Образованный человек не просто способен быть дураком, и нет в этом никакого оксюморона. Образованный человек умножает риск стать дураком ровно настолько, насколько он образован. Это мысль тяжелая и парадоксальная, но народ наш ее понял (понимал раньше), чем показал свою внутреннюю глубину.

Простак если и согрешит, то грех грехом назовет, а значит, рано или поздно покается. А «образованец», умный в своих глазах, столько пыли вокруг себя поднимет, что пыль эта станет настоящей дымовой завесой и для его грязных делишек, и для других людей, соблазненных его теориями.

В «Братьях Карамазовых» все подлинные негодяи и с образованием, и с претензией. Вот как ловко отец семейства Федор Карамазов расправляется на словах с идеей ада.

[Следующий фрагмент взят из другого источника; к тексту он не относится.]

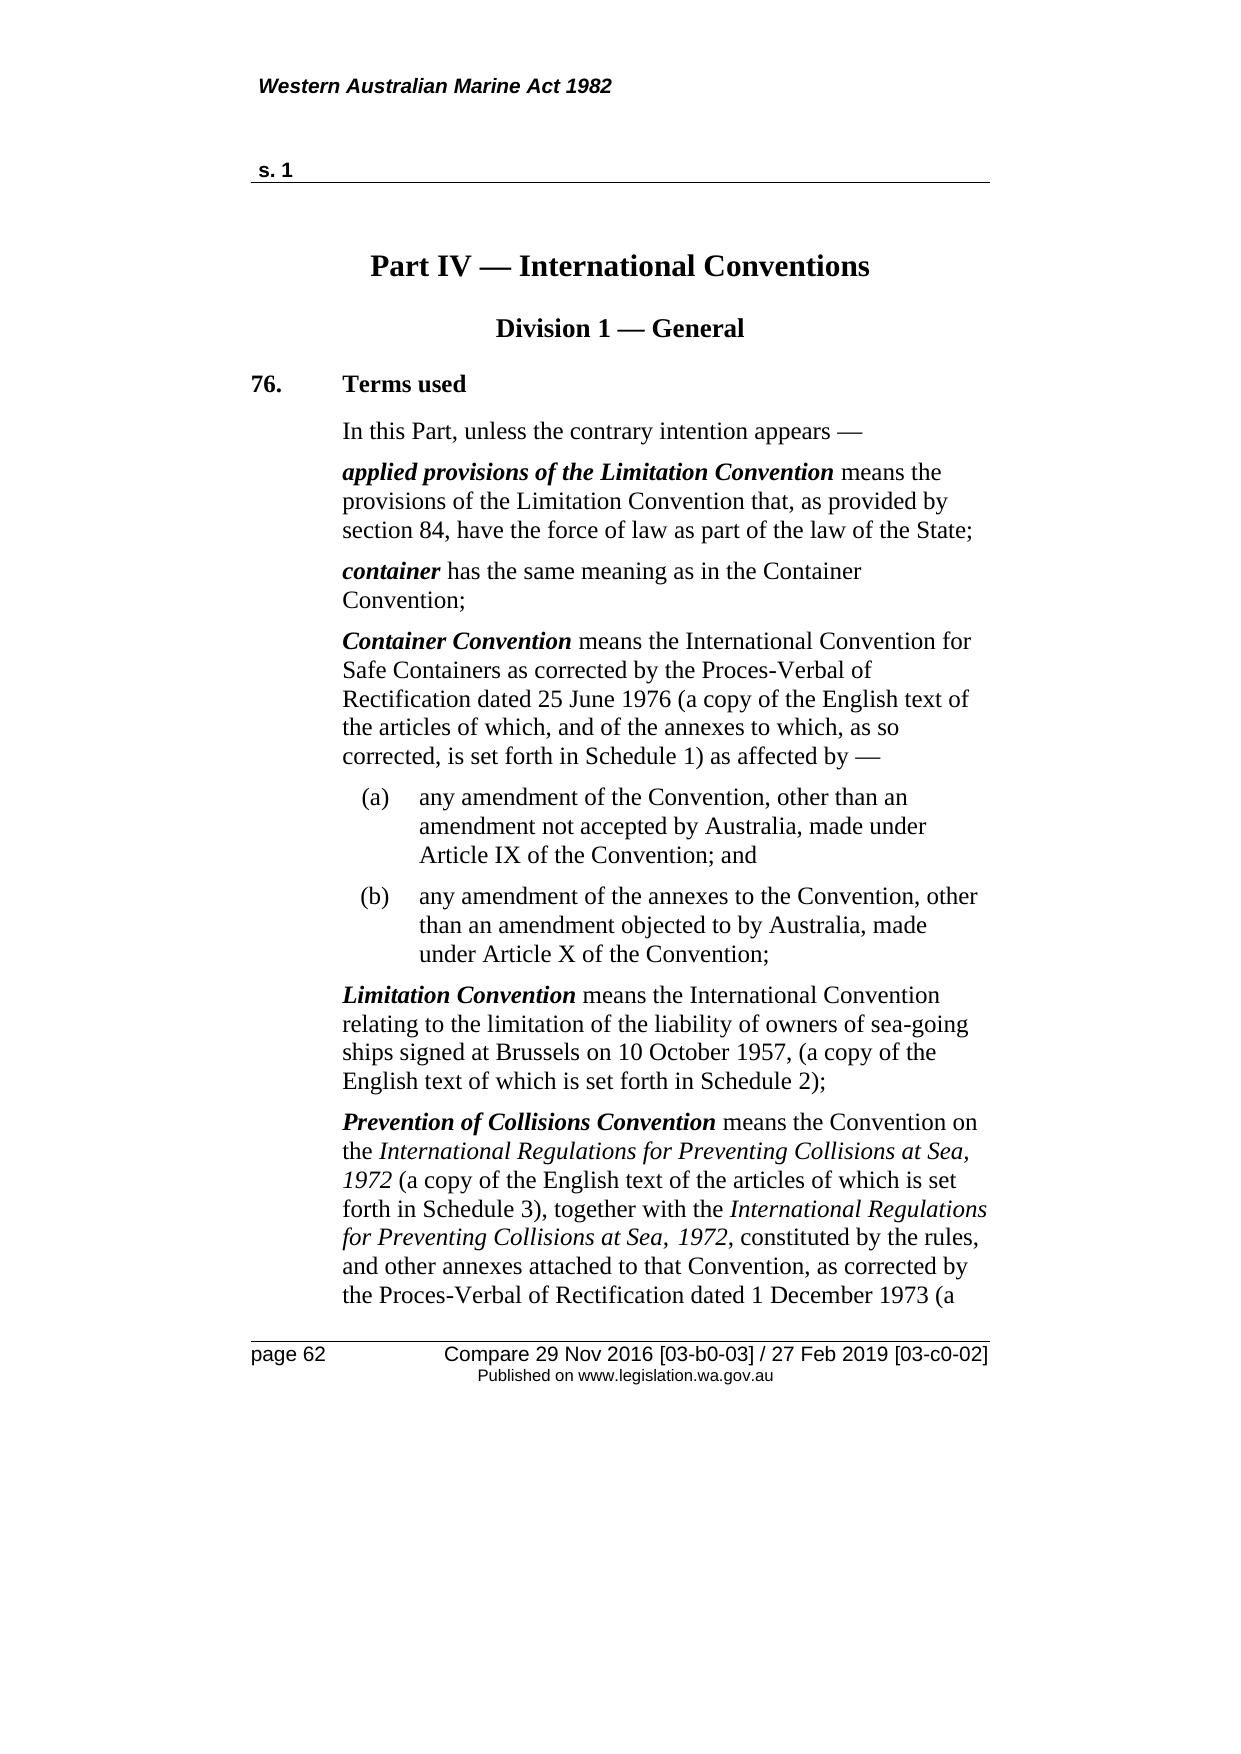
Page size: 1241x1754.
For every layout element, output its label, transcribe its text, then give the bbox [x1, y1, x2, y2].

Федор Павлович Карамазов в исполнении Марка Прудкина

Меня, говорит, бесы в ад крючьями потащат и не могут не потащить. Кого же и тащить, если не меня? Но я думаю: «А откуда у них крючья? Фабрика, что ли, в аду есть?» Потом он развивает мысль о том, есть ли в аду потолок. Должен ведь быть. Потом, доведя все до путаницы и абсурда, сам ад высмеивает как явление абсурдное и несуществующее. А напоследок возвышает оскорбленный глас: «Так где же правда? Ведь я первый достоин ада, а его нет!»

Действительно, с такими мыслителями из низов революции было из какого яйца вылупиться. Нынешние срамники не так изобретательны. А этот и обосновал нравственную необходимость ада, и «доказал» его отсутствие, и выдал сам себе санкцию на прочее греховное житие, сопровождаемое муками благородного сердца. Каково?!

Ум человеческий без молитвы есть второй сатана. Изворотливый и хитрый, он вьется кольцами, как змей, и в это время он одновременно и гадок, и страшен.

Итак, Федор Павлович обсмеял ад, как бы говоря: «Я такого ада не боюсь. Впрочем, и не верю в него вовсе». Значит — гуляй, душа. Теперь остается с Раем расправиться, опровергнуть его существование или высмеять. Иначе рай на земле строить нельзя. Иначе — противоречие, а сатана — великий любитель логики.

Для этой работы тоже нашлись мастеровые. Вот, хотя бы, Бальмонт.

Мне ненавистен был бы Рай Среди теней с улыбкой кроткою,

Где вечный праздник, вечный май Идет размеренной походкою.

Можно кричать: «Хозяин, готово!»

Сами придумали нечто скучное и бестелесное, сами же отворотились от него, скривившись, и сказали: «Я в рай не хочу. Там скучно. Да я и не верю в него вовсе».